%%

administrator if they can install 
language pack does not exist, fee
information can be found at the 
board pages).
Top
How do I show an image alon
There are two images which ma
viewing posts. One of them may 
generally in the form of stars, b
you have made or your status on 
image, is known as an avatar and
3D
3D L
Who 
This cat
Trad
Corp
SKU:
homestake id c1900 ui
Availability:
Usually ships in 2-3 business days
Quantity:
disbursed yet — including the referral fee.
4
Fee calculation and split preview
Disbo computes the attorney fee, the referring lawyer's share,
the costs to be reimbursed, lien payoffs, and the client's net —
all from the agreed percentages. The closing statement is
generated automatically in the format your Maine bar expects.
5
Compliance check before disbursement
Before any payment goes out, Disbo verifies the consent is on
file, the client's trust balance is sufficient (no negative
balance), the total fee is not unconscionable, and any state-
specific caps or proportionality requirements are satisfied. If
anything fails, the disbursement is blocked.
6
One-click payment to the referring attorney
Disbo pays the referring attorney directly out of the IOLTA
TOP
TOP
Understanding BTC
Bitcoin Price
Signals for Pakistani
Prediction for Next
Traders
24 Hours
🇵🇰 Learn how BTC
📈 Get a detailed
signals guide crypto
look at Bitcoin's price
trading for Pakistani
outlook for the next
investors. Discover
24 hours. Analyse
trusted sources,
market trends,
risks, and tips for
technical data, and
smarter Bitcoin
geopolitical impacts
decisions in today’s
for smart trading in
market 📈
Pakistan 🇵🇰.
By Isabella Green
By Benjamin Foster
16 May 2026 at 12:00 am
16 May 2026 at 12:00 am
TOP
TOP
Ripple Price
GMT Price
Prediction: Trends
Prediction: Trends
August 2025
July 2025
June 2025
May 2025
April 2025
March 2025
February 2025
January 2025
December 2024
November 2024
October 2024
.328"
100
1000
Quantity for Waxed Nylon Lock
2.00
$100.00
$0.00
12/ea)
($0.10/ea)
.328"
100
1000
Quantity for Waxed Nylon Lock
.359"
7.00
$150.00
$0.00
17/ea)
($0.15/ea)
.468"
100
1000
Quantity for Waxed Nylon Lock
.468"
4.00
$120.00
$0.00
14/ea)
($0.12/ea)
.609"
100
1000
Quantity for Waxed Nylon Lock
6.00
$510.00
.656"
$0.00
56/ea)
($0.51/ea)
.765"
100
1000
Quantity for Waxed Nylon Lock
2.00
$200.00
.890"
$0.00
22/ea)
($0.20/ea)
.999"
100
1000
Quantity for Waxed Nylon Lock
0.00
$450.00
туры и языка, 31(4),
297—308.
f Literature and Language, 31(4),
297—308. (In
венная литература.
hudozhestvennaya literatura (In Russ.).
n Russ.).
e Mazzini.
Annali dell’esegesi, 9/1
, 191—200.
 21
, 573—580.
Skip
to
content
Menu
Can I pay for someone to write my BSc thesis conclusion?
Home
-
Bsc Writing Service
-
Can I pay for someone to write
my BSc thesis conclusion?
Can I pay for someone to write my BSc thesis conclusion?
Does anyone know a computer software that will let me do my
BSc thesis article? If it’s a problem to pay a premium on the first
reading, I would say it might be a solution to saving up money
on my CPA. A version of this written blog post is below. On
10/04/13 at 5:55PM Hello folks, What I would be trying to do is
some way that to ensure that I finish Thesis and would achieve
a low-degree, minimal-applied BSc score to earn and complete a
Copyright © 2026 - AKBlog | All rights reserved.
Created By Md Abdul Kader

%%

List, from the entries above, every line in which the word "your" shows up.

you have made or your status on 
generated automatically in the format your Maine bar expects.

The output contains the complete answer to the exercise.